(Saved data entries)
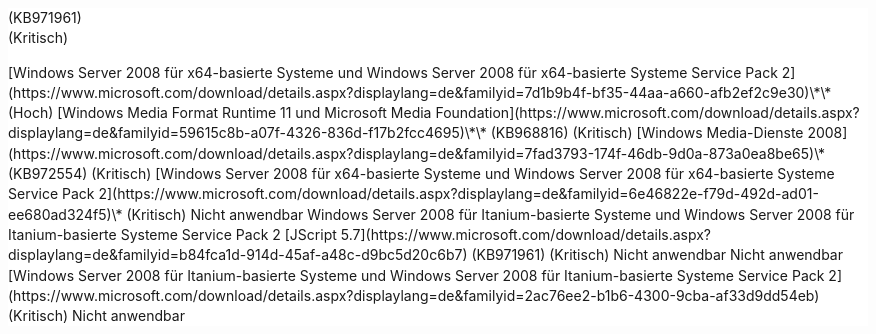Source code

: (KB971961)  
(Kritisch)
</td>
<td style="border:1px solid black;">
[Windows Server 2008 für x64-basierte Systeme und Windows Server 2008 für x64-basierte Systeme Service Pack 2](https://www.microsoft.com/download/details.aspx?displaylang=de&familyid=7d1b9b4f-bf35-44aa-a660-afb2ef2c9e30)\*\*  
(Hoch)
</td>
<td style="border:1px solid black;">
[Windows Media Format Runtime 11 und Microsoft Media Foundation](https://www.microsoft.com/download/details.aspx?displaylang=de&familyid=59615c8b-a07f-4326-836d-f17b2fcc4695)\*\*  
(KB968816)  
(Kritisch)  
[Windows Media-Dienste 2008](https://www.microsoft.com/download/details.aspx?displaylang=de&familyid=7fad3793-174f-46db-9d0a-873a0ea8be65)\*  
(KB972554)  
(Kritisch)
</td>
<td style="border:1px solid black;">
[Windows Server 2008 für x64-basierte Systeme und Windows Server 2008 für x64-basierte Systeme Service Pack 2](https://www.microsoft.com/download/details.aspx?displaylang=de&familyid=6e46822e-f79d-492d-ad01-ee680ad324f5)\*  
(Kritisch)
</td>
<td style="border:1px solid black;">
Nicht anwendbar
</td>
</tr>
<tr>
<td style="border:1px solid black;">
Windows Server 2008 für Itanium-basierte Systeme und Windows Server 2008 für Itanium-basierte Systeme Service Pack 2
</td>
<td style="border:1px solid black;">
[JScript 5.7](https://www.microsoft.com/download/details.aspx?displaylang=de&familyid=b84fca1d-914d-45af-a48c-d9bc5d20c6b7)  
(KB971961)  
(Kritisch)
</td>
<td style="border:1px solid black;">
Nicht anwendbar
</td>
<td style="border:1px solid black;">
Nicht anwendbar
</td>
<td style="border:1px solid black;">
[Windows Server 2008 für Itanium-basierte Systeme und Windows Server 2008 für Itanium-basierte Systeme Service Pack 2](https://www.microsoft.com/download/details.aspx?displaylang=de&familyid=2ac76ee2-b1b6-4300-9cba-af33d9dd54eb)  
(Kritisch)
</td>
<td style="border:1px solid black;">
Nicht anwendbar
</td>
</tr>
</table>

What to do >>
In the copy, no pictures should appear; the records themselves must be repeated exactly.

Response >>
Source code

: (KB971961)  
(Kritisch)
</td>
<td style="border:1px solid black;">
[Windows Server 2008 für x64-basierte Systeme und Windows Server 2008 für x64-basierte Systeme Service Pack 2](https://www.microsoft.com/download/details.aspx?displaylang=de&familyid=7d1b9b4f-bf35-44aa-a660-afb2ef2c9e30)\*\*  
(Hoch)
</td>
<td style="border:1px solid black;">
[Windows Media Format Runtime 11 und Microsoft Media Foundation](https://www.microsoft.com/download/details.aspx?displaylang=de&familyid=59615c8b-a07f-4326-836d-f17b2fcc4695)\*\*  
(KB968816)  
(Kritisch)  
[Windows Media-Dienste 2008](https://www.microsoft.com/download/details.aspx?displaylang=de&familyid=7fad3793-174f-46db-9d0a-873a0ea8be65)\*  
(KB972554)  
(Kritisch)
</td>
<td style="border:1px solid black;">
[Windows Server 2008 für x64-basierte Systeme und Windows Server 2008 für x64-basierte Systeme Service Pack 2](https://www.microsoft.com/download/details.aspx?displaylang=de&familyid=6e46822e-f79d-492d-ad01-ee680ad324f5)\*  
(Kritisch)
</td>
<td style="border:1px solid black;">
Nicht anwendbar
</td>
</tr>
<tr>
<td style="border:1px solid black;">
Windows Server 2008 für Itanium-basierte Systeme und Windows Server 2008 für Itanium-basierte Systeme Service Pack 2
</td>
<td style="border:1px solid black;">
[JScript 5.7](https://www.microsoft.com/download/details.aspx?displaylang=de&familyid=b84fca1d-914d-45af-a48c-d9bc5d20c6b7)  
(KB971961)  
(Kritisch)
</td>
<td style="border:1px solid black;">
Nicht anwendbar
</td>
<td style="border:1px solid black;">
Nicht anwendbar
</td>
<td style="border:1px solid black;">
[Windows Server 2008 für Itanium-basierte Systeme und Windows Server 2008 für Itanium-basierte Systeme Service Pack 2](https://www.microsoft.com/download/details.aspx?displaylang=de&familyid=2ac76ee2-b1b6-4300-9cba-af33d9dd54eb)  
(Kritisch)
</td>
<td style="border:1px solid black;">
Nicht anwendbar
</td>
</tr>
</table>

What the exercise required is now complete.